Saved data entries:

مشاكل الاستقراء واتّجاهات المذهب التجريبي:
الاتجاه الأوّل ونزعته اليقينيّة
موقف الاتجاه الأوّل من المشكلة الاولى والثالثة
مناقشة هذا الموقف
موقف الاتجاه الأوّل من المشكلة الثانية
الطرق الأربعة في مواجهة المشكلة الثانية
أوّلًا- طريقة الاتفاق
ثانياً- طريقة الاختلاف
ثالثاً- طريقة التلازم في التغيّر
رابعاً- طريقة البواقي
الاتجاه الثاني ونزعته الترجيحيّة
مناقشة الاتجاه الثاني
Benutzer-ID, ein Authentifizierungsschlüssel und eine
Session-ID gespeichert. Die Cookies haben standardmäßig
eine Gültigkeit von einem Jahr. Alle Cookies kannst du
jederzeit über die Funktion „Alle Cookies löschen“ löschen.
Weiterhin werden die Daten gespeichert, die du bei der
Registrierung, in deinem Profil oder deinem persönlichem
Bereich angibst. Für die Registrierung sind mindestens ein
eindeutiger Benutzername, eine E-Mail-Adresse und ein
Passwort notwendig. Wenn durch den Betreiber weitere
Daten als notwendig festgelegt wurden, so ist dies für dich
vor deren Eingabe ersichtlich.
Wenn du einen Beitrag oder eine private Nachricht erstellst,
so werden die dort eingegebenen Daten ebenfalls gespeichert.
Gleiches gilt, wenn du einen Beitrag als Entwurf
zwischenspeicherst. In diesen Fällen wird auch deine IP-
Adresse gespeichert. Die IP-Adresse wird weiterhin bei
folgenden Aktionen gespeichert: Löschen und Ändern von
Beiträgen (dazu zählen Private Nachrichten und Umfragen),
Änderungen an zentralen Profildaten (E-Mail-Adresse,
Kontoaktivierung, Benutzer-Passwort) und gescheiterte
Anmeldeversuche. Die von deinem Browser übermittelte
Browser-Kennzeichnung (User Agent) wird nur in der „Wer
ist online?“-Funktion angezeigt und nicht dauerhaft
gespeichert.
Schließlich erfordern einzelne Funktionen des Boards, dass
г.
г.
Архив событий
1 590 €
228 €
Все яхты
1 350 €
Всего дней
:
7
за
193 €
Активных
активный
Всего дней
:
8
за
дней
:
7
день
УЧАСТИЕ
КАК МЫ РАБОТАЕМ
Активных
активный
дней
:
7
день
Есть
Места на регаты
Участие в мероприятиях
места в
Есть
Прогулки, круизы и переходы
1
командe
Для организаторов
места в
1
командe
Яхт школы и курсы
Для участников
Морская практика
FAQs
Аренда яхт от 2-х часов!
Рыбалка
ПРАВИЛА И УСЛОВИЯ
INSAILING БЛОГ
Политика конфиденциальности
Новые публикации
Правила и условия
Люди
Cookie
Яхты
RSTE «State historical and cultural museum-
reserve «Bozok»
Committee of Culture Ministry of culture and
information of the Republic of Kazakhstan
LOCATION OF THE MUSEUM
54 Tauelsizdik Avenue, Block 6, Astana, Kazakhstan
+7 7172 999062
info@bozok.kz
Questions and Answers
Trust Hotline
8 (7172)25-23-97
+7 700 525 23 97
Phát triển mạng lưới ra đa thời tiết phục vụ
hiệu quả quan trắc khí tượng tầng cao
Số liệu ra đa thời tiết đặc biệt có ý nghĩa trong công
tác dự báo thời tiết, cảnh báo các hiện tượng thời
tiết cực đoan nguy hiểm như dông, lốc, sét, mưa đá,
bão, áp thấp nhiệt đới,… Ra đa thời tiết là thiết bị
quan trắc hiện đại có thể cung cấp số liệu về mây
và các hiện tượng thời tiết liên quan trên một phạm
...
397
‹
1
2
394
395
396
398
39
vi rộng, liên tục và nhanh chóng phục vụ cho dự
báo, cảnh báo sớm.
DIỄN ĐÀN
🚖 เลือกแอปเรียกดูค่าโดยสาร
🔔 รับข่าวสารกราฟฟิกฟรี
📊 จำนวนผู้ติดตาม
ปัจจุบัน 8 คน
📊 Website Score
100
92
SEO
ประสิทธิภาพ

(PROBLEM TO WORK ON)
Copy the text of every record above line for line, without changing anything.

(YOUR SOLUTION)
مشاكل الاستقراء واتّجاهات المذهب التجريبي:
الاتجاه الأوّل ونزعته اليقينيّة
موقف الاتجاه الأوّل من المشكلة الاولى والثالثة
مناقشة هذا الموقف
موقف الاتجاه الأوّل من المشكلة الثانية
الطرق الأربعة في مواجهة المشكلة الثانية
أوّلًا- طريقة الاتفاق
ثانياً- طريقة الاختلاف
ثالثاً- طريقة التلازم في التغيّر
رابعاً- طريقة البواقي
الاتجاه الثاني ونزعته الترجيحيّة
مناقشة الاتجاه الثاني
Benutzer-ID, ein Authentifizierungsschlüssel und eine
Session-ID gespeichert. Die Cookies haben standardmäßig
eine Gültigkeit von einem Jahr. Alle Cookies kannst du
jederzeit über die Funktion „Alle Cookies löschen“ löschen.
Weiterhin werden die Daten gespeichert, die du bei der
Registrierung, in deinem Profil oder deinem persönlichem
Bereich angibst. Für die Registrierung sind mindestens ein
eindeutiger Benutzername, eine E-Mail-Adresse und ein
Passwort notwendig. Wenn durch den Betreiber weitere
Daten als notwendig festgelegt wurden, so ist dies für dich
vor deren Eingabe ersichtlich.
Wenn du einen Beitrag oder eine private Nachricht erstellst,
so werden die dort eingegebenen Daten ebenfalls gespeichert.
Gleiches gilt, wenn du einen Beitrag als Entwurf
zwischenspeicherst. In diesen Fällen wird auch deine IP-
Adresse gespeichert. Die IP-Adresse wird weiterhin bei
folgenden Aktionen gespeichert: Löschen und Ändern von
Beiträgen (dazu zählen Private Nachrichten und Umfragen),
Änderungen an zentralen Profildaten (E-Mail-Adresse,
Kontoaktivierung, Benutzer-Passwort) und gescheiterte
Anmeldeversuche. Die von deinem Browser übermittelte
Browser-Kennzeichnung (User Agent) wird nur in der „Wer
ist online?“-Funktion angezeigt und nicht dauerhaft
gespeichert.
Schließlich erfordern einzelne Funktionen des Boards, dass
г.
г.
Архив событий
1 590 €
228 €
Все яхты
1 350 €
Всего дней
:
7
за
193 €
Активных
активный
Всего дней
:
8
за
дней
:
7
день
УЧАСТИЕ
КАК МЫ РАБОТАЕМ
Активных
активный
дней
:
7
день
Есть
Места на регаты
Участие в мероприятиях
места в
Есть
Прогулки, круизы и переходы
1
командe
Для организаторов
места в
1
командe
Яхт школы и курсы
Для участников
Морская практика
FAQs
Аренда яхт от 2-х часов!
Рыбалка
ПРАВИЛА И УСЛОВИЯ
INSAILING БЛОГ
Политика конфиденциальности
Новые публикации
Правила и условия
Люди
Cookie
Яхты
RSTE «State historical and cultural museum-
reserve «Bozok»
Committee of Culture Ministry of culture and
information of the Republic of Kazakhstan
LOCATION OF THE MUSEUM
54 Tauelsizdik Avenue, Block 6, Astana, Kazakhstan
+7 7172 999062
info@bozok.kz
Questions and Answers
Trust Hotline
8 (7172)25-23-97
+7 700 525 23 97
Phát triển mạng lưới ra đa thời tiết phục vụ
hiệu quả quan trắc khí tượng tầng cao
Số liệu ra đa thời tiết đặc biệt có ý nghĩa trong công
tác dự báo thời tiết, cảnh báo các hiện tượng thời
tiết cực đoan nguy hiểm như dông, lốc, sét, mưa đá,
bão, áp thấp nhiệt đới,… Ra đa thời tiết là thiết bị
quan trắc hiện đại có thể cung cấp số liệu về mây
và các hiện tượng thời tiết liên quan trên một phạm
...
397
‹
1
2
394
395
396
398
39
vi rộng, liên tục và nhanh chóng phục vụ cho dự
báo, cảnh báo sớm.
DIỄN ĐÀN
🚖 เลือกแอปเรียกดูค่าโดยสาร
🔔 รับข่าวสารกราฟฟิกฟรี
📊 จำนวนผู้ติดตาม
ปัจจุบัน 8 คน
📊 Website Score
100
92
SEO
ประสิทธิภาพ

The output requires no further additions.